There are many detailed technical requirements for engineering controls that I can’t get into in this article, but you can learn more by checking out the references at the end of this article and other articles on this blog.
Failure modes for engineering controls are as many and as varied as the devices used and the methods of integration chosen. This discussion will have to wait for another article!
Of special note are ‘awareness devices’. This group includes warning lights, horns, buzzers, bells, etc. These devices have some aspects that are similar to engineering controls, in that they are usually part of the machine control system, but they are also sometimes classed as ‘information for use’, particularly when you consider indicator or warning lights and HMI screens. In addition to these ‘active’ types of devices, awareness devices may also include lines painted or taped on the floor or on the edge of a step or elevation change, warning chains, signage, etc. Signage may also be included in the class of ‘information for use’, along with HMI screens.
Failure modes for Awareness Devices include:
- Ignoring the warnings (Complacency or Failure to comprehend the meaning of the warning);
- Failure to maintain the device (warning lights burned out or removed);
- Defeat of the device (silencing an audible warning device);
- Inappropriate selection of the device (invisible or inaudible in the predominating conditions).

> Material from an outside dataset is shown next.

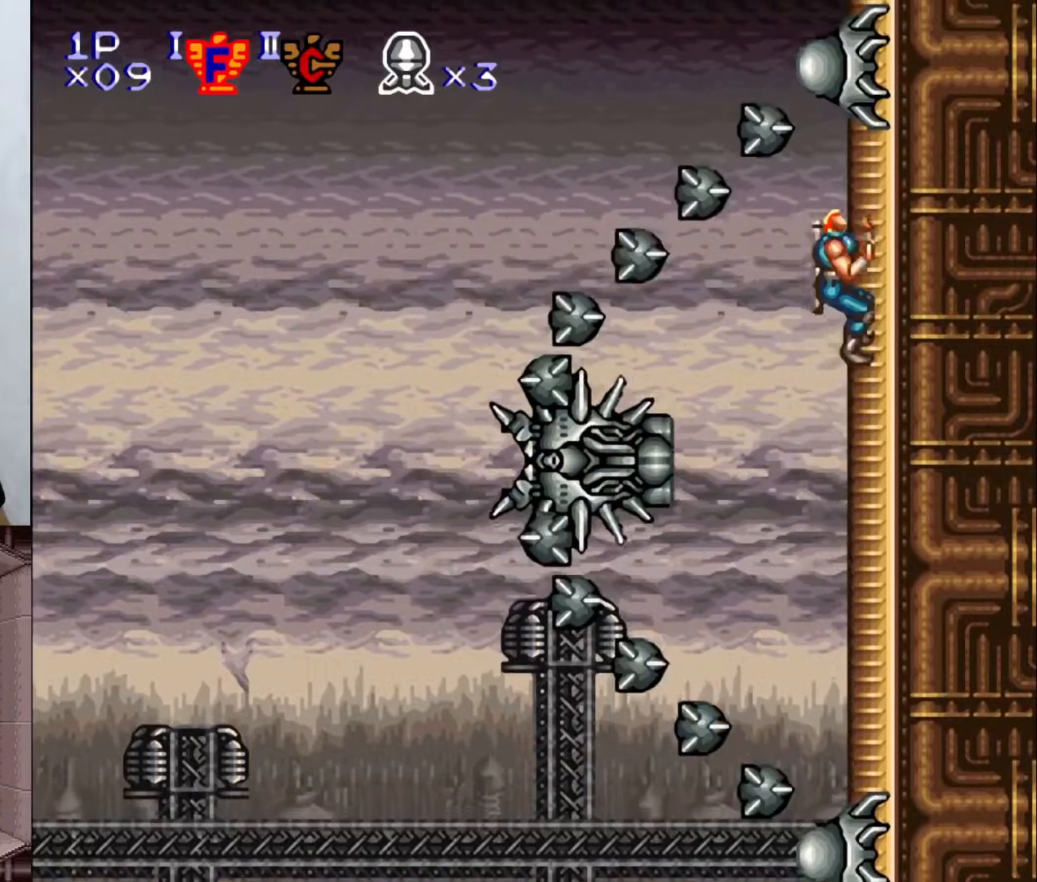
{"buttons": ["Y"], "events": [[17, "DPAD_UP", "up"], [33, "Y", "down"], [150, "DPAD_DOWN", "down"], [217, "DPAD_DOWN", "up"], [300, "DPAD_LEFT", "down"], [433, "DPAD_LEFT", "up"]]}
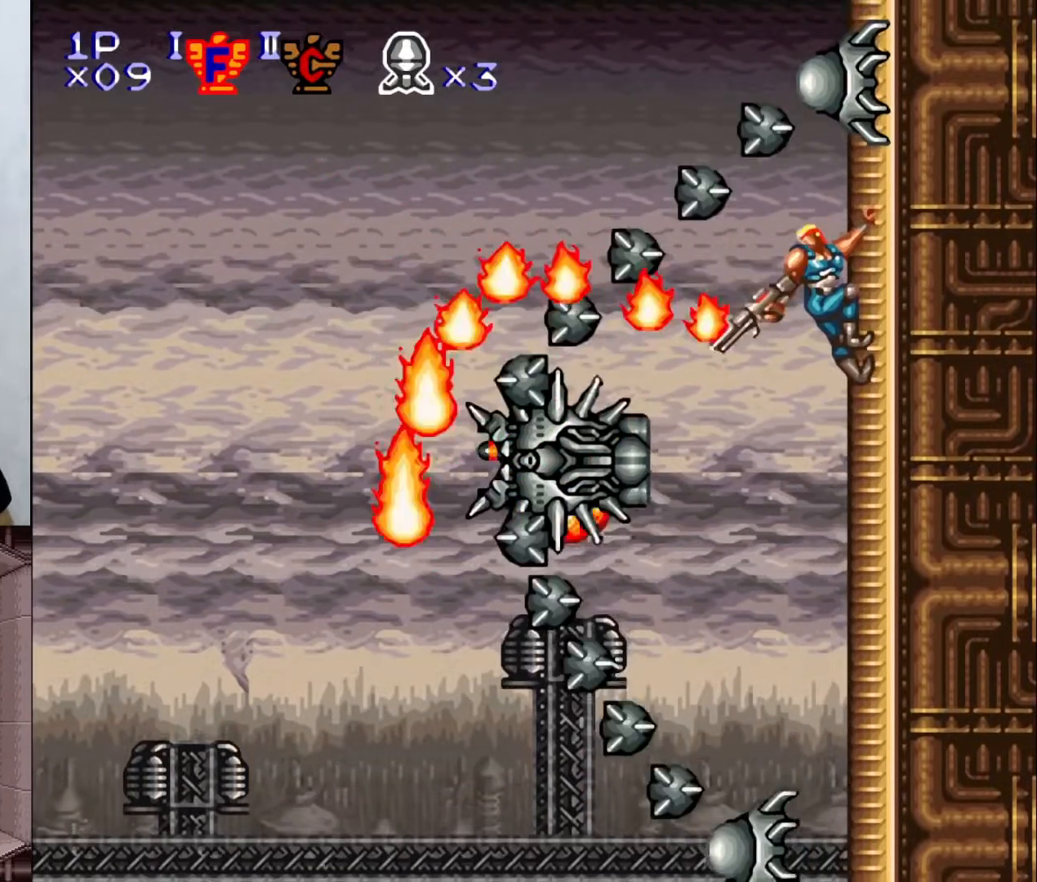
{"buttons": ["Y", "DPAD_LEFT"], "events": [[33, "DPAD_LEFT", "down"], [133, "DPAD_LEFT", "up"], [267, "DPAD_LEFT", "down"], [333, "DPAD_LEFT", "up"], [400, "DPAD_DOWN", "down"], [450, "DPAD_DOWN", "up"], [483, "DPAD_LEFT", "down"]]}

Complementary Protective Measures
Complementary Protective measures are a class of controls that are separate from the various types of safeguarding because they generally cannot prevent injury, but may reduce the severity of injury or the probability of the injury occurring. Complementary protective measures are reactive in nature, meaning that they are not automatic. They must be manually activated by a user before anything will occur, e.g. pressing an emergency stop button. They can only complement the protection provided by the automatic systems.
A good example of this is the Emergency Stop system that is designed into many machines. On its own, the emergency stop system will do nothing to prevent an injury. The system must be activated manually by pressing a button or pulling a cable. This relies on someone detecting a problem and realizing that the machine needs to be stopped to avoid or reduce the severity of an injury that is about to occur or is occurring. Emergency stop can only ever be a back-up measure to the automatic interlocks and safeguarding devices used on the machine. In many cases, the next step in emergency response after pressing the emergency stop is to call 911.
The failure modes for these kinds of controls are too numerous to list here, however they range from simple failure to replace a fixed guard or barrier fence, to failure of electrical, pneumatic or hydraulic controls. These failure modes are enough of a concern that a new field of safety engineering called ‘Functional Safety Engineering’ has grown up around the need to be able to analyze the probability of failure of these systems and to use additional design elements to reduce the probability of failure to a level we can tolerate. For more on this, see [9, 10, 11].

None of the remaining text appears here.